- WORK INSTRUCTIONS -
Without the pictures, print the lines from the one holding "Tables basses" through the last line below, both included, exactly as they stand.
*** Opening DATA FOR ANALYSIS ***
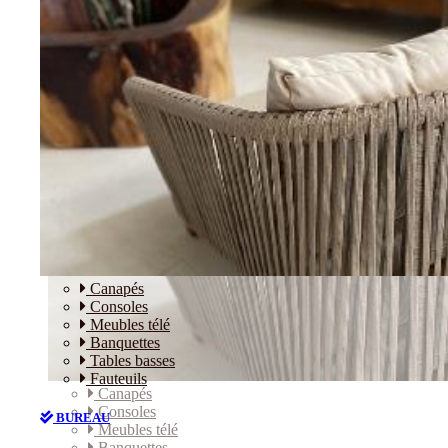
Canapés
Consoles
Meubles télé
Banquettes
Tables basses
Fauteuils
Canapés
Consoles
BUREAU
Meubles télé
Banquettes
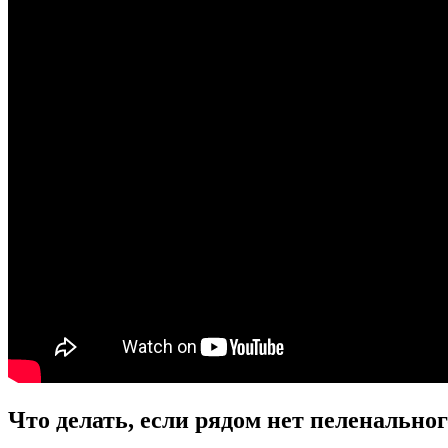
Что делать, если рядом нет пеленально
*** Closing DATA FOR ANALYSIS ***
- THE COMPLETED TASK -
Tables basses
Fauteuils
Canapés
Consoles
BUREAU
Meubles télé
Banquettes
Что делать, если рядом нет пеленально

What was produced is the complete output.